Damien semble stressé. Les yeux fuyants et les doigts sans cesse en mouvement, il parle d’une voix rauque mais posée néanmoins. « On va commencer ? » C’est la première fois que je rencontre Damien : de lui je ne connais qu’une silhouette trapue et un regard un peu flou, un peu lointain. « Je suis pas très sérieux d’apparence, mais j’observe et je réfléchis beaucoup ! » : peut être est-il un peu timide, aussi ? Après l’affirmation joyeuse, Damien s’interroge. Il est installé sur le canapé, regarde souvent sur le côté ; les verres de ses grosses lunettes brillent à la lumière qui coule par la fenêtre. Je débute l’entretien.

Damien est étudiant ; « plus ou moins », précise-t-il. Son parcours scolaire est, de son propre aveux, chaotique : il n’a aimé ni le collège, ni le lycée, et encore moins la fac de droit. Damien étudie à présent l’Histoire, mais espère néanmoins arrêter définitivement les études en réussissant un concours de la fonction publique, très vite. «Maintenant j’ai plus de complexes: mon but c’est d’avoir un boulot pour pas stresser sur les histoires d’argent, c’est tout.» La voix de Damien est assurée, discrète néanmoins. A son manque d’ambition professionnelle, il oppose de suite sa passion de l’écriture, qu’il souhaite exercer le plus possible durant son temps libre. « J’ai pas de remords vis à vis de mon parcours. ». Il dodeline de la tête, deux fois.

Parmi ses occupations principales, Damien tient un blog, plutôt populaire et fourni, sur des sujets assez divers : de mangas aux jeux vidéo en passant par le catch… Damien en parle avec animation, en se redressant. Un ajout pourtant, rapide : « mais je fais quelque chose d’un peu plus, euh, littéraire, aussi ! ». Sans hésitation, Damien enchaîne en me parlant de cet autre projet qui l’occupe depuis cinq ans déjà : il évoque une publication, peut être, un jour, qui sait ? En attendant ce moment, Damien fantasme sur la vie d’auteur : « tu sais, les hôtels lugubres, à la Stephen King … ». Il pince les lèvres et louche un instant sur mon carnet où j’écris des notes à la hâte. « Le souci, c’est que pour le moment, je bloque. J’ai des idées, j’ai déjà écrit pas mal de débuts… Mais ça ne va pas encore plus loin. » Damien hausse les épaules. L’important pour lui reste de créer ses propres univers, pour le moment du moins. Écrire, se faire lire. « Penser à mon histoire m’aide à m’endormir, c’est déjà plutôt sympa. »

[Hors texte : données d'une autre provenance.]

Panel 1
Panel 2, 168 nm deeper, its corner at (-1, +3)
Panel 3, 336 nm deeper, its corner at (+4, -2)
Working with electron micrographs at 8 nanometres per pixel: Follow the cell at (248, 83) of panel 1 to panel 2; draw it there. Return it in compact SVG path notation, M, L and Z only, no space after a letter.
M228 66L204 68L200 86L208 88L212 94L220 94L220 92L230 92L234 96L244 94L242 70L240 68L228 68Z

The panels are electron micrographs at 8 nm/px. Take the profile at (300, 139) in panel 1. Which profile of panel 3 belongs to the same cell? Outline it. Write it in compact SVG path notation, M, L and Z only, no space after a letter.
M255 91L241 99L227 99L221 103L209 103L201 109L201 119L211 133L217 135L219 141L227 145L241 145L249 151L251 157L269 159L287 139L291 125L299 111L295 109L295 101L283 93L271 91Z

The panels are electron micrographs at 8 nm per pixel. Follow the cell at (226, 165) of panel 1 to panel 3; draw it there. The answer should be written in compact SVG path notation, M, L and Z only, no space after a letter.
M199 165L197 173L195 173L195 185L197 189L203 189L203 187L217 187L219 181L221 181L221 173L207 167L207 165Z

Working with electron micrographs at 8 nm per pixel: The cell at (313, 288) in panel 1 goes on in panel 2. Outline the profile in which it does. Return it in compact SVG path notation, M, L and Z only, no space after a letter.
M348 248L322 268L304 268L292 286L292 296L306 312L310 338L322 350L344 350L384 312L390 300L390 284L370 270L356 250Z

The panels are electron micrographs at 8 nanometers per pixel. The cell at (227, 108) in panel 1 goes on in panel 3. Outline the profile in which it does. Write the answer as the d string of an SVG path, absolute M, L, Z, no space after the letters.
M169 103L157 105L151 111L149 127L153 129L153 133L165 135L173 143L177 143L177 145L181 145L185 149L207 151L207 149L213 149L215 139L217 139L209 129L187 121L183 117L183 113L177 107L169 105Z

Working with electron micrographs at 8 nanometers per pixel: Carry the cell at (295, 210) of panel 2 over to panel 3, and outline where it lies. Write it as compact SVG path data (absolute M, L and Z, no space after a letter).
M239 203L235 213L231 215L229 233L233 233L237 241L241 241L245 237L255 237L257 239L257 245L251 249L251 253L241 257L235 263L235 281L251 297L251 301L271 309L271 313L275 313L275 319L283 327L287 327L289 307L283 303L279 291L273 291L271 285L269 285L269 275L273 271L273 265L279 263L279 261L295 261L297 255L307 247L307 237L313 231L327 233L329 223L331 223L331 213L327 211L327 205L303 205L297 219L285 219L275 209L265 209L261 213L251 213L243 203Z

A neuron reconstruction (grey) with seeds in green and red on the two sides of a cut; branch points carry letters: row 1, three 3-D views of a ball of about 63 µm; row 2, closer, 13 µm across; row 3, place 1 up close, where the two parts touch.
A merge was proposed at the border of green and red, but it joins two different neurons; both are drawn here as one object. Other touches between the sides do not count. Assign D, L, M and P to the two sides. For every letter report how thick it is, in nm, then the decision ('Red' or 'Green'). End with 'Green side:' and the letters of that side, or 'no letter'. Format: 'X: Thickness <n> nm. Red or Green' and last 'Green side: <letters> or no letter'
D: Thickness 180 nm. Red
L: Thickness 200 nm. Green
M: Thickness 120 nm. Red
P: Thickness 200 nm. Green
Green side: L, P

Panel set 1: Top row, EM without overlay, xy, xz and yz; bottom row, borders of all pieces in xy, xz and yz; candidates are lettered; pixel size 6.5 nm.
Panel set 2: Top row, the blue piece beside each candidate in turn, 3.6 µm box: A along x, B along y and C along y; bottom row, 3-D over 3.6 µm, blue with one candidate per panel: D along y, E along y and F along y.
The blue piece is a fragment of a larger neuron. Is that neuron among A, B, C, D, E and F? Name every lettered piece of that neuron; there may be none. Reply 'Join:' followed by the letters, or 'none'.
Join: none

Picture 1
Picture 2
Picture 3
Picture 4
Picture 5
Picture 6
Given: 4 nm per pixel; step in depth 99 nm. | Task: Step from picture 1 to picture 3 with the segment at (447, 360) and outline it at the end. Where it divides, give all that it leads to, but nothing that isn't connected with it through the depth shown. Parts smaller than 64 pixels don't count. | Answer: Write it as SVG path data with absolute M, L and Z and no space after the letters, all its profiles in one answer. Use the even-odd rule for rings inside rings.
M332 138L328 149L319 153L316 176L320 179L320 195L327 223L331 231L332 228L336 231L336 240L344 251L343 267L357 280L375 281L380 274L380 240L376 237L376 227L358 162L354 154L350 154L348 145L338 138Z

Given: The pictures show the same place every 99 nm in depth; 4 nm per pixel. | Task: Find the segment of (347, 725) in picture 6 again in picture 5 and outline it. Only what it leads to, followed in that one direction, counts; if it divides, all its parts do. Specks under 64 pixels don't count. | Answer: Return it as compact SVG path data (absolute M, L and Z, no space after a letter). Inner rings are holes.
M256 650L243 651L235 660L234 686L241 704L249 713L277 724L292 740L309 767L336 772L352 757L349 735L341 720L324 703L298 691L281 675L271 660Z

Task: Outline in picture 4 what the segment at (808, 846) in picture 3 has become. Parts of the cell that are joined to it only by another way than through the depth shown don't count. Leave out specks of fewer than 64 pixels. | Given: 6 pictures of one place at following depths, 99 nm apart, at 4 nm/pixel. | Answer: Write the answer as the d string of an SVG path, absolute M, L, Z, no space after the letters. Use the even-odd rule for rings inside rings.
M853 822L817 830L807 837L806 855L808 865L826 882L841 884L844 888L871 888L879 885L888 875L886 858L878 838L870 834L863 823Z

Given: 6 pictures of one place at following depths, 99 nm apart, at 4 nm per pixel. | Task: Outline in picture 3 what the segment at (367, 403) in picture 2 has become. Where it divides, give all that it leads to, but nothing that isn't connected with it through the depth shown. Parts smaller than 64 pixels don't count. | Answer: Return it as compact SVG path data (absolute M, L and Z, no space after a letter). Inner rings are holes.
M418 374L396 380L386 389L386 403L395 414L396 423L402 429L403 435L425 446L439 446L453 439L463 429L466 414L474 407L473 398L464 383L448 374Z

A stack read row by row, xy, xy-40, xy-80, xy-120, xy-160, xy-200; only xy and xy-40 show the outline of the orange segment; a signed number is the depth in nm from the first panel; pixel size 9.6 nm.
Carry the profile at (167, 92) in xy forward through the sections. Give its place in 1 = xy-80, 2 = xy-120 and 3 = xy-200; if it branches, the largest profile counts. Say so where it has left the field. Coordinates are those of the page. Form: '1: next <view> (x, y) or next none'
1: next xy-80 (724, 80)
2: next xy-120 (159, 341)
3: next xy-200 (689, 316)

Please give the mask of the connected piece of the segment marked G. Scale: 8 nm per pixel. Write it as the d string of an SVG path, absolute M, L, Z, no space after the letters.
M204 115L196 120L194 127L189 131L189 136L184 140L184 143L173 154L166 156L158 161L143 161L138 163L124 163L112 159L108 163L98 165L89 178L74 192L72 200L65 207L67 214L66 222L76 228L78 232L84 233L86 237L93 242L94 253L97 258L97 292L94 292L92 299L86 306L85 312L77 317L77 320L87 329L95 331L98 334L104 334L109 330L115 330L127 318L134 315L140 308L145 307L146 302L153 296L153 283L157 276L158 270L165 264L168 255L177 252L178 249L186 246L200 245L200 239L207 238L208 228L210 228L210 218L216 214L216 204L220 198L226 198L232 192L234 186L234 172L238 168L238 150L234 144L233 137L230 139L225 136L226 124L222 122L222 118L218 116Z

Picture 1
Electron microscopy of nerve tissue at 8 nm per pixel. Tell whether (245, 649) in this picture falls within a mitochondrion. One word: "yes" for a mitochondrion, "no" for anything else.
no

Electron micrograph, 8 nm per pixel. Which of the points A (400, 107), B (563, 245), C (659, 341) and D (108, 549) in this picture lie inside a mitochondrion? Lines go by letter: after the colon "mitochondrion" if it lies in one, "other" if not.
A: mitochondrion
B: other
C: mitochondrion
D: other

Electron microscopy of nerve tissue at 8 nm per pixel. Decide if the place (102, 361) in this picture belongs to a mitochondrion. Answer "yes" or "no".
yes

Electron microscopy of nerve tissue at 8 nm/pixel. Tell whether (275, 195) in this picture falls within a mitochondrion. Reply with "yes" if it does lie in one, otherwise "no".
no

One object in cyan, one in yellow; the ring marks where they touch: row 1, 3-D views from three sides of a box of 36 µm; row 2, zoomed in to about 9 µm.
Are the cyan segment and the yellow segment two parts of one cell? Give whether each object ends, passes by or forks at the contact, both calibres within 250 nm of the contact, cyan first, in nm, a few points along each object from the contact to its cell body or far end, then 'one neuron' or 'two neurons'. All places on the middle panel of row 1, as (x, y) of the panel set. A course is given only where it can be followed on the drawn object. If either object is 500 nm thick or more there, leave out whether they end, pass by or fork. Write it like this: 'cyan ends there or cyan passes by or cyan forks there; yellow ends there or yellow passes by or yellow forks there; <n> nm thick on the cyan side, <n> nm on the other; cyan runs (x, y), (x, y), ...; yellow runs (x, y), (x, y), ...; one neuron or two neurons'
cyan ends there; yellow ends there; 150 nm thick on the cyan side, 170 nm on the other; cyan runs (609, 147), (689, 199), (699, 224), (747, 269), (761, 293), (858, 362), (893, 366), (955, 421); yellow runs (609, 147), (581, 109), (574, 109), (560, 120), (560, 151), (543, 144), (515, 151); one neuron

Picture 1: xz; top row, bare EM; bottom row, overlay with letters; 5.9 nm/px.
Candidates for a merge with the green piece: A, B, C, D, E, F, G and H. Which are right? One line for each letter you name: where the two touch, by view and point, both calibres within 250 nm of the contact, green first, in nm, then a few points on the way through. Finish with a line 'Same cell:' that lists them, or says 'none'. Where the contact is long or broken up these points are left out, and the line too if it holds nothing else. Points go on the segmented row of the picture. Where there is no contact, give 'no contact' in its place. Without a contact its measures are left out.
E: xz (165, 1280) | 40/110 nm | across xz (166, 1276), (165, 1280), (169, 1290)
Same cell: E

Damien remue un peu sur le canapé dont il n’ose occuper qu’une toute petite surface, malgré l’espace disponible. Il se tait un instant, puis reprend : « en fait, quand j’aime quelque chose, j’ai envie de créer dessus. » Il me parle alors des différents scénarios qu’il a déjà écrit, de la webradio qu’il a monté ; puis enfin du forum qu’il a lui même créé. Lorsque je lui pose des questions sur le sujet, Damien pousse un soupir discret et coule un regard sur le côté, comme pour se donner le temps de réfléchir. « J’en suis plutôt fier, c’est vrai ». Il m’explique en quoi, autour de ce simple forum, s’est progressivement construite une véritable communauté. « Ça a pris une place importante dans ma vie. J’ai pas beaucoup d’amis qui n’en soient pas membres, en fait. » Il y a pourtant eu des disputes, voire même des véritables scissions au sein du groupe : Damien relativise néanmoins, en haussant les épaules. «Les phénomènes de groupe ça rend pas les gens très intelligents. C’est la même chose dans la vraie vie». De nouveau, les doigts de Damien s’agitent.

Entre son blog et son forum, Damien n’a pas beaucoup de temps à lui ; en dehors d’internet, tout du moins. « Je ne sors pas trop, faut venir me chercher … ». Il y a eu la fin du lycée, le départ des amis : cercle aussi vicieux que banal. Les occasions de sortir se sont faites rares, l’envie aussi . « Mais j’assume plutôt bien hein !». Damien hoche la tête. « Je pourrais vivre sans relations sociales, je pense. Même hiberner ! Ça serait pas un problème … Pour le moment. » Damien lève les yeux au ciel. Il évoque le prénom de sa petite amie, qu’il a justement rencontré par le biais de forums, et a un léger sourire.

Damien gigote, s’agite, triture, hausse les sourcils, plusieurs fois. Avant de prendre congé, il m’explique pourtant qu’il ne s’estime pas comme quelqu’un de vraiment anxieux. Damien hoche la tête et remue les doigts, une dernière fois. « Ou alors, un peu, peut être. Mais pas trop, en tous cas !».